Satin Rouge
dir. Raja Amari

Opens Fri Sept 6 at the Varsity.

Satin Rouge is an easy FIlm to like. It celebrates something that's always worth celebrating: the sexual liberation of women. Directed by Raja Amari, the film is about a Tunisian widow (Hiyam Abbas) who spends her days cleaning her apartment, speaking to her dead husband, who is framed on her dresser (above the drawer containing her plain panties), watching soap operas, and spying on her nubile daughter.

The widow is a woman of principle. She doesn't go out; she is obedient to the codes of her society and class. She knows the basics of belly dancing, but it's a dormant cultural thing (like an erotic painting in a museum--Watteau's The Pleasures of Love, for example) rather than an active part of her life.

One day, while spying on her daughter, who is taking belly dancing lessons at school, the widow discovers that her daughter and the young drummer who accompanies the lessons are lovers. On another day, while buying fruit, the widow spots the drummer and follows him to where he works at night, a notorious cabaret. After several late-night visits to this club, she forms a friendship with an accomplished belly dancer and, inevitably, begins belly dancing. The primal en- ergy of the dancing transforms her into a new, vibrant, voracious, and voluptuous woman.

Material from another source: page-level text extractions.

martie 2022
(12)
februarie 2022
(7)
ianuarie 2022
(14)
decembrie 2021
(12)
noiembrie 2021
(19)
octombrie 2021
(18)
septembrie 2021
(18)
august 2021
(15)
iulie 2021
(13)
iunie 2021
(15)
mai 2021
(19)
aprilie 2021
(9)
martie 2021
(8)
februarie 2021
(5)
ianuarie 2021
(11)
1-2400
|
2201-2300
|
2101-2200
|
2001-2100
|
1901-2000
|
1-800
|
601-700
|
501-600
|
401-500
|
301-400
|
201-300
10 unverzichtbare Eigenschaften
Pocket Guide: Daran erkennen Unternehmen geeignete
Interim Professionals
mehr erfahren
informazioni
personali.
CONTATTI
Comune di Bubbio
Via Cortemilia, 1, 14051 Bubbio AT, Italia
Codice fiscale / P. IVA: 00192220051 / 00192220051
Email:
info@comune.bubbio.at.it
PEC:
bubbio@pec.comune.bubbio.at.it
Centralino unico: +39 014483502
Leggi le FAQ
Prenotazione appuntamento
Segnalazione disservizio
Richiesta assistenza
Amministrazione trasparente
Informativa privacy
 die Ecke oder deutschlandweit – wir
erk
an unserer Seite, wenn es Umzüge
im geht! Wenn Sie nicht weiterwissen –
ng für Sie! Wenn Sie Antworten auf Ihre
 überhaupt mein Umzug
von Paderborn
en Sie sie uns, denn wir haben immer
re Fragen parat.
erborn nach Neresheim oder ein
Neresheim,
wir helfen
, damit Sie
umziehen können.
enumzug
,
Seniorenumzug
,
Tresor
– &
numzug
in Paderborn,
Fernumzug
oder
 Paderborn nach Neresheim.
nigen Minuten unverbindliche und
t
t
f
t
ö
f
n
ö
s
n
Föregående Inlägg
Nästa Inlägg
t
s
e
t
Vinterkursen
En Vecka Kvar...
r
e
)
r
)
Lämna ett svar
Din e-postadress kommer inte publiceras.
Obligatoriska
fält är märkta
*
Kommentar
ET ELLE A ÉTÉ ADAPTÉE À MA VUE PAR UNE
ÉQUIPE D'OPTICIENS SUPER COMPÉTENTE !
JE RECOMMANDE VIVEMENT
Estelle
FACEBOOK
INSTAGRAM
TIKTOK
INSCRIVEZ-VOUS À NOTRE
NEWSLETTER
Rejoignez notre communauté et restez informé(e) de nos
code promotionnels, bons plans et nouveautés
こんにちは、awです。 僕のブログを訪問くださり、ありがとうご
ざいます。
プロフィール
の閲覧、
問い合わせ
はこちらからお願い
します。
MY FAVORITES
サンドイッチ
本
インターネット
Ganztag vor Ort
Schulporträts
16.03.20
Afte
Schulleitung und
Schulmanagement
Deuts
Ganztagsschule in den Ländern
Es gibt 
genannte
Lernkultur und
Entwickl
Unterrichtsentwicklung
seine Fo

There two points I must make. First, the film is about the modernization of the widow: her progress from tradition to liberation. What is fascinating is that such a traditional form--belly dancing, rather than something Western--facilitates this modernization. Second, there is a Public Enemy song that opens with a quote that says something like, "The content of society is determined by the character of its women." Similarly, in Satin Rouge the content of a nation, Tunisia, is measured by the state of a woman--the degree of her freedoms, opportunities, and so on. Judging from Satin Rouge's heroine, Tunisian society is in great shape.